▼
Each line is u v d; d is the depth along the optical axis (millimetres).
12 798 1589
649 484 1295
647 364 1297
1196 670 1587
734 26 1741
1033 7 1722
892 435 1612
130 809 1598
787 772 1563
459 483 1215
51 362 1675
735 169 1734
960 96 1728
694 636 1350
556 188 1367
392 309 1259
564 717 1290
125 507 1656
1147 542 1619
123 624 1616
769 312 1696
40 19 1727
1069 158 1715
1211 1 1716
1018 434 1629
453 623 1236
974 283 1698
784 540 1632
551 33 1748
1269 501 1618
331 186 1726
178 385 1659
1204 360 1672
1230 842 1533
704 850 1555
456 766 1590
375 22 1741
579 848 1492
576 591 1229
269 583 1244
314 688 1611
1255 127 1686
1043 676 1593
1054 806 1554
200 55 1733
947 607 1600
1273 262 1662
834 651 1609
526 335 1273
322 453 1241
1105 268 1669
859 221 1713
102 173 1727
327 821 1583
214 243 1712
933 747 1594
▲
▼
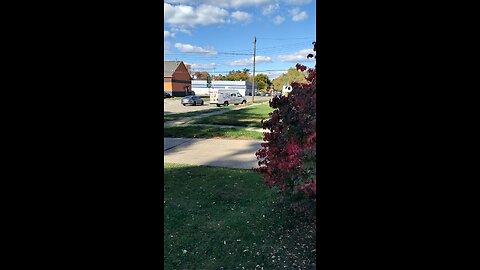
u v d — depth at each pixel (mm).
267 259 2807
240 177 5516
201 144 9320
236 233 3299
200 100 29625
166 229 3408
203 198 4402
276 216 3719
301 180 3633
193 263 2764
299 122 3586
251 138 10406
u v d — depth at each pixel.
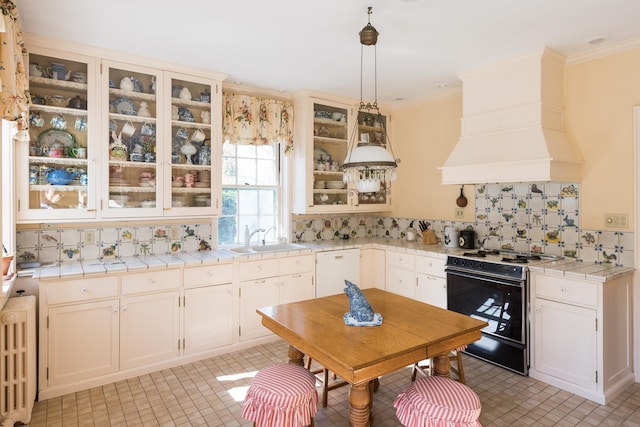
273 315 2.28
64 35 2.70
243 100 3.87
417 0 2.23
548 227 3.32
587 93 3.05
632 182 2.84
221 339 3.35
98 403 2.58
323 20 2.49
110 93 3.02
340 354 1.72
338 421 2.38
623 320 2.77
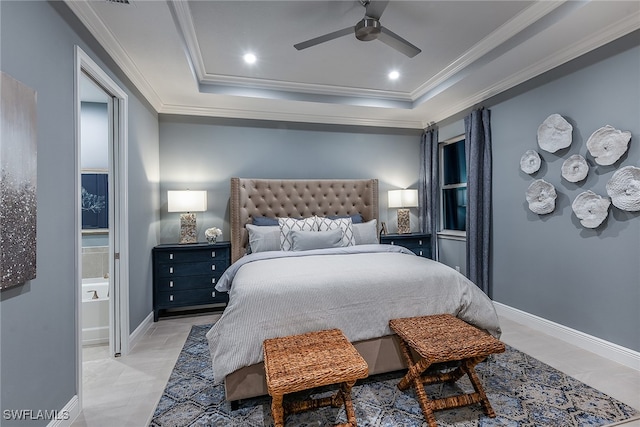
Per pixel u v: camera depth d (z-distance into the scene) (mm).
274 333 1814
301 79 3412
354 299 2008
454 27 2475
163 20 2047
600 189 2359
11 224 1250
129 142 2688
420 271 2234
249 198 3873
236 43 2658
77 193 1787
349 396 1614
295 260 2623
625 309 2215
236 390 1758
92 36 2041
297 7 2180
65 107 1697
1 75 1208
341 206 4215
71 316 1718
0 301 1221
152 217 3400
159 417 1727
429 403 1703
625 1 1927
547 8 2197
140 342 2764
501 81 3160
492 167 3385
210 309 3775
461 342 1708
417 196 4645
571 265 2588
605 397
▲
What is needed
Working from the listing above, pick out every line that has "pixel" and copy it.

Solution to this task
u v d — depth at each pixel (mm).
u v d — depth at each pixel.
Per pixel u v: camera depth d (z-distance into the scene) (mm).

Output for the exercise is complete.